[Data items]

──────────

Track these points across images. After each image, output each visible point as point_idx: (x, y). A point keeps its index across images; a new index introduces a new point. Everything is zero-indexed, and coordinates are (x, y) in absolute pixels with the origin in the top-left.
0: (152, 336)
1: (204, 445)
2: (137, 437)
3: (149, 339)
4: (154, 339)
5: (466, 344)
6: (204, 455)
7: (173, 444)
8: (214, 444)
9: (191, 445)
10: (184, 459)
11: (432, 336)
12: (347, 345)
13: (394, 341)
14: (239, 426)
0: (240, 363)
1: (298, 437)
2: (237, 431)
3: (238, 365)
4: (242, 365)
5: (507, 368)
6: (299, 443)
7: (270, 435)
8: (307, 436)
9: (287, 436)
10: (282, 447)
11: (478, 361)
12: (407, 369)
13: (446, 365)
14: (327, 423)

──────────

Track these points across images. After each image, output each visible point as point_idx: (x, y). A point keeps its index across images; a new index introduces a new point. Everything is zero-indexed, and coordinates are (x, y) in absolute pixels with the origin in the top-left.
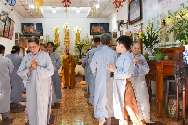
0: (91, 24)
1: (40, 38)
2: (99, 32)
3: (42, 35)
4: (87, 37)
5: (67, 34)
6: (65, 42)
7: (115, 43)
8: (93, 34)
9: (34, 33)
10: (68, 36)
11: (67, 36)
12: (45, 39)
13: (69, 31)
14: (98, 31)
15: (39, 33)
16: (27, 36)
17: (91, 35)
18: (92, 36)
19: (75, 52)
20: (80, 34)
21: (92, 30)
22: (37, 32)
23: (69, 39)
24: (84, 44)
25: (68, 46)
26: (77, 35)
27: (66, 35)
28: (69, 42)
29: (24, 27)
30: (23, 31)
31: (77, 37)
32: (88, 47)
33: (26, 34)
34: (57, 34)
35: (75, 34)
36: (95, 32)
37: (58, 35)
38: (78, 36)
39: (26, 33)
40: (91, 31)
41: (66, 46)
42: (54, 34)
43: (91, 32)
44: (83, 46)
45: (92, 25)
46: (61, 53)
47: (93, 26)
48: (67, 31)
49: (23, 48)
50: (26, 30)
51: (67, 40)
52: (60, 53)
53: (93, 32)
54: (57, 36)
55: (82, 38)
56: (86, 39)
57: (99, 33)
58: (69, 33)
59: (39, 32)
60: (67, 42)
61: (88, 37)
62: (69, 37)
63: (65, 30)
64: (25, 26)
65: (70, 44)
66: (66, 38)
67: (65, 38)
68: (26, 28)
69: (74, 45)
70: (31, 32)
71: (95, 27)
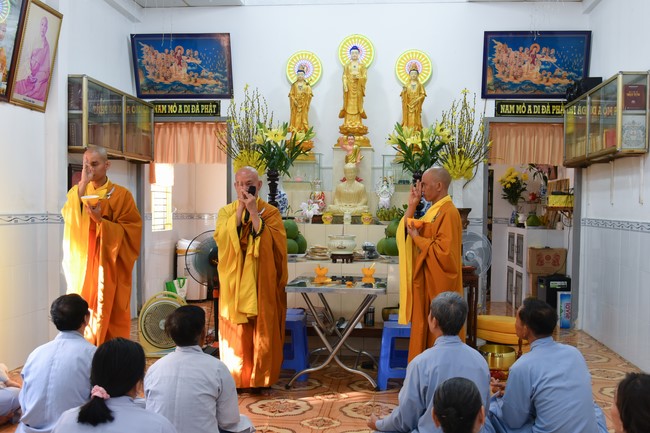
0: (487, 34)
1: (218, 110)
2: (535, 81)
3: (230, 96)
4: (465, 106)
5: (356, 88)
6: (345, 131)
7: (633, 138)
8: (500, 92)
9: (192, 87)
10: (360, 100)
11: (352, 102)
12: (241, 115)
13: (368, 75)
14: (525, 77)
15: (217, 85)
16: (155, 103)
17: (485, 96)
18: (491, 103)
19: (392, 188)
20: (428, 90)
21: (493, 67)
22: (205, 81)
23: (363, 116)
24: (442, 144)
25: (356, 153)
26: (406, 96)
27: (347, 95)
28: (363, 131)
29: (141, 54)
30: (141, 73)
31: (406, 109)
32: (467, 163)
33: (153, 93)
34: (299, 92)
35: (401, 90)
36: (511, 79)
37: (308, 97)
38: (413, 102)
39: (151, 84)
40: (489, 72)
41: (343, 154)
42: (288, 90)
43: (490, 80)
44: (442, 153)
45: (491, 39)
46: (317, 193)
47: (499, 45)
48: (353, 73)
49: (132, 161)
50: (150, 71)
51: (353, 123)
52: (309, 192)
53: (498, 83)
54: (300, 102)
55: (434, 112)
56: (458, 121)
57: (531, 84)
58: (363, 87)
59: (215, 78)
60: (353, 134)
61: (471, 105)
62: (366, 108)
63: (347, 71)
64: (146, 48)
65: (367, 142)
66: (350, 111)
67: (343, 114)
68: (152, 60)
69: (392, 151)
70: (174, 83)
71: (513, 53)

──────────

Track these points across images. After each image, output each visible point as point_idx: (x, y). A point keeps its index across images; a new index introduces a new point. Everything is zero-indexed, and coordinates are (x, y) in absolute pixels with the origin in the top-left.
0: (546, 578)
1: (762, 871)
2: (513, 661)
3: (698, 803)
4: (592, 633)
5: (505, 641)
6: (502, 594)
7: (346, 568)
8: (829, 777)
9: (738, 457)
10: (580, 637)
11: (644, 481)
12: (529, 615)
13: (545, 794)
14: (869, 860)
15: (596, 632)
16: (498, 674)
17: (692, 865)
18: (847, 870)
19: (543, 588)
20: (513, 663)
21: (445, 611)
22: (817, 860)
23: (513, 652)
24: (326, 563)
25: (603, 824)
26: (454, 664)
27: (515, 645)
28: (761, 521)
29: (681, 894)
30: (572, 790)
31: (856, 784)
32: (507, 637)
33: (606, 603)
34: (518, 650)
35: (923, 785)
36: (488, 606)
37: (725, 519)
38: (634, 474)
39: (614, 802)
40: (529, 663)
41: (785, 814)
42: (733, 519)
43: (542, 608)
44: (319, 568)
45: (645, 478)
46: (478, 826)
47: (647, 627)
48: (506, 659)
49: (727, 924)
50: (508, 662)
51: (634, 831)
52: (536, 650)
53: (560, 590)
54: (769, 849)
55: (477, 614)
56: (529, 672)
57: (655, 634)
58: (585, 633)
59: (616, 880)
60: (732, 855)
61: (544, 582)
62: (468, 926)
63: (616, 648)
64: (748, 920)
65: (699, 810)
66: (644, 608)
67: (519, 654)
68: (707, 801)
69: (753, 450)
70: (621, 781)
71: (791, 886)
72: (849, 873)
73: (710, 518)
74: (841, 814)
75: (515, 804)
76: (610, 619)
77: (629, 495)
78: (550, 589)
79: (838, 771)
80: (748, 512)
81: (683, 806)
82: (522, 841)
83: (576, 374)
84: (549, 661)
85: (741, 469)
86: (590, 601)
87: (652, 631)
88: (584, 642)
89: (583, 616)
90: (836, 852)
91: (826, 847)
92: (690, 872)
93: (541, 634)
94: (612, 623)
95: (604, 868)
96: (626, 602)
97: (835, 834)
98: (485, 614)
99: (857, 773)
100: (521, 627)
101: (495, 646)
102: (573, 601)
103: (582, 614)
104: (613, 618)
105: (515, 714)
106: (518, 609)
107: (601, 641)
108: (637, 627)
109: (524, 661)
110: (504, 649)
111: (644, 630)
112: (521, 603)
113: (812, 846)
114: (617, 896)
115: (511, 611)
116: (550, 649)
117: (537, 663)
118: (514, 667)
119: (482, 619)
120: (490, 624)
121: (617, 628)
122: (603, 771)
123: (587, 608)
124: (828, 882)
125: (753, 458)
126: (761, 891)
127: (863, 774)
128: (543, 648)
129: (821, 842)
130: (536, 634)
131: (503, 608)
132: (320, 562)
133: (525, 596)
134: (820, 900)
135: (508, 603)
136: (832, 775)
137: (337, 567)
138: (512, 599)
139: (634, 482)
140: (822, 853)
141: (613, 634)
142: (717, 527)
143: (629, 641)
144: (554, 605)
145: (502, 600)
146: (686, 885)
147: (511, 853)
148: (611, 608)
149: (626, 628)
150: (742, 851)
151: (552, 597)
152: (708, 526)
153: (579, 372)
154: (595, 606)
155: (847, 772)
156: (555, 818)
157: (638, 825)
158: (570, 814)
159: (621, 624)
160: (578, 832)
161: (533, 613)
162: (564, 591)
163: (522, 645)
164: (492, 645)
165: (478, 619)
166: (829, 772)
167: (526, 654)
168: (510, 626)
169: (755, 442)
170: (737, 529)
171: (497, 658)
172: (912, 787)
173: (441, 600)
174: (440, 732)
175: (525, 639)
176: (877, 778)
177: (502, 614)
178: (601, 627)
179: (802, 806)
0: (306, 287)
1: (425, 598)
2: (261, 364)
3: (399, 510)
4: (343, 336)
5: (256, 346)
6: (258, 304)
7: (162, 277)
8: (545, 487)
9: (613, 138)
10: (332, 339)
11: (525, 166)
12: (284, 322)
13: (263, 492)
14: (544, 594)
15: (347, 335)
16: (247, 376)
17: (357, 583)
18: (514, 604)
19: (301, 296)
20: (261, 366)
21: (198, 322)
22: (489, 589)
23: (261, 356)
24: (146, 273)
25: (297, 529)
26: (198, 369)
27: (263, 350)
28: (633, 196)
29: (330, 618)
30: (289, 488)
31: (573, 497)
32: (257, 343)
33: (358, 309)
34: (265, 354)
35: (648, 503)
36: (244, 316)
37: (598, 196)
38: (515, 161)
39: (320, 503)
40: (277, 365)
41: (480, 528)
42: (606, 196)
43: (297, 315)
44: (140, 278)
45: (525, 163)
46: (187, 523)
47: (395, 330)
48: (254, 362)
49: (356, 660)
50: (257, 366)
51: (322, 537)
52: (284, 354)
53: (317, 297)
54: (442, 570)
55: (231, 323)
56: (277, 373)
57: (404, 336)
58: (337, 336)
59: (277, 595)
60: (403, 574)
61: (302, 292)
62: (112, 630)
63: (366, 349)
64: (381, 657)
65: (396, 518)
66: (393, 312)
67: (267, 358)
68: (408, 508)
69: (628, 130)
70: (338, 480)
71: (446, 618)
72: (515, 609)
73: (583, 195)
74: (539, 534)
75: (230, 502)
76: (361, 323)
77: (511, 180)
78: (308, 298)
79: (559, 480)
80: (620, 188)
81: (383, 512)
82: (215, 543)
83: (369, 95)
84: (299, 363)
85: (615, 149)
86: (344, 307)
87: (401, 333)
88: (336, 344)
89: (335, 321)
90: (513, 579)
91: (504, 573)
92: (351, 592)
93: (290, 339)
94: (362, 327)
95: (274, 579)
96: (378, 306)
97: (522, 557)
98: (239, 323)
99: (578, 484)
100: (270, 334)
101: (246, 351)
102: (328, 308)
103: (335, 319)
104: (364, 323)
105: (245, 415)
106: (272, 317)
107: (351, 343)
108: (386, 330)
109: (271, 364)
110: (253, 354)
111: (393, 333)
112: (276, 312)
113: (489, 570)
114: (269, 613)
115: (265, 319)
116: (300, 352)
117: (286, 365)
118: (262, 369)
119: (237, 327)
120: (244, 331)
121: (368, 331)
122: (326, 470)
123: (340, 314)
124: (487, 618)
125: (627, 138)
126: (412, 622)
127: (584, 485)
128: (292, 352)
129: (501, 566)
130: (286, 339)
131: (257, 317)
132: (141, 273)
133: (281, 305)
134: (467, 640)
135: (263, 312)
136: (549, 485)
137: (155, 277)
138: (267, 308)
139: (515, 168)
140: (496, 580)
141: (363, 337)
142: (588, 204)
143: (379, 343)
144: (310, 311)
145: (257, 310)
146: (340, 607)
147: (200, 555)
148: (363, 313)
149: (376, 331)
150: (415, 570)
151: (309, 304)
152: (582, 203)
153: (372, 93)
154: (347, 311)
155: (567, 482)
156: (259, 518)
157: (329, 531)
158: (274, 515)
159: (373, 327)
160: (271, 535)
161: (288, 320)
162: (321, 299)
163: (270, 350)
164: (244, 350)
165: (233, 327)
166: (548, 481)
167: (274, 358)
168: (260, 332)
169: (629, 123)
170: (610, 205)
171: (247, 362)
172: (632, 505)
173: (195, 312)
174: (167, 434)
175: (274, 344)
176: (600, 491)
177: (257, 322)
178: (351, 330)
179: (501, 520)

──────────

- TASK TO COMPLETE -
The lines to extract from the data above begin with the line containing "36: (95, 32)" and end with the line containing "70: (31, 32)". Extract them exactly, including both.

- RESULT OF THIS TASK -
36: (95, 32)
37: (58, 35)
38: (78, 36)
39: (26, 33)
40: (91, 31)
41: (66, 46)
42: (54, 34)
43: (91, 32)
44: (83, 46)
45: (92, 25)
46: (61, 53)
47: (93, 26)
48: (67, 31)
49: (23, 48)
50: (26, 30)
51: (67, 40)
52: (60, 53)
53: (93, 32)
54: (57, 36)
55: (82, 38)
56: (86, 39)
57: (99, 33)
58: (69, 33)
59: (39, 32)
60: (67, 42)
61: (88, 37)
62: (69, 37)
63: (65, 30)
64: (25, 26)
65: (70, 44)
66: (66, 38)
67: (65, 38)
68: (26, 28)
69: (74, 45)
70: (31, 32)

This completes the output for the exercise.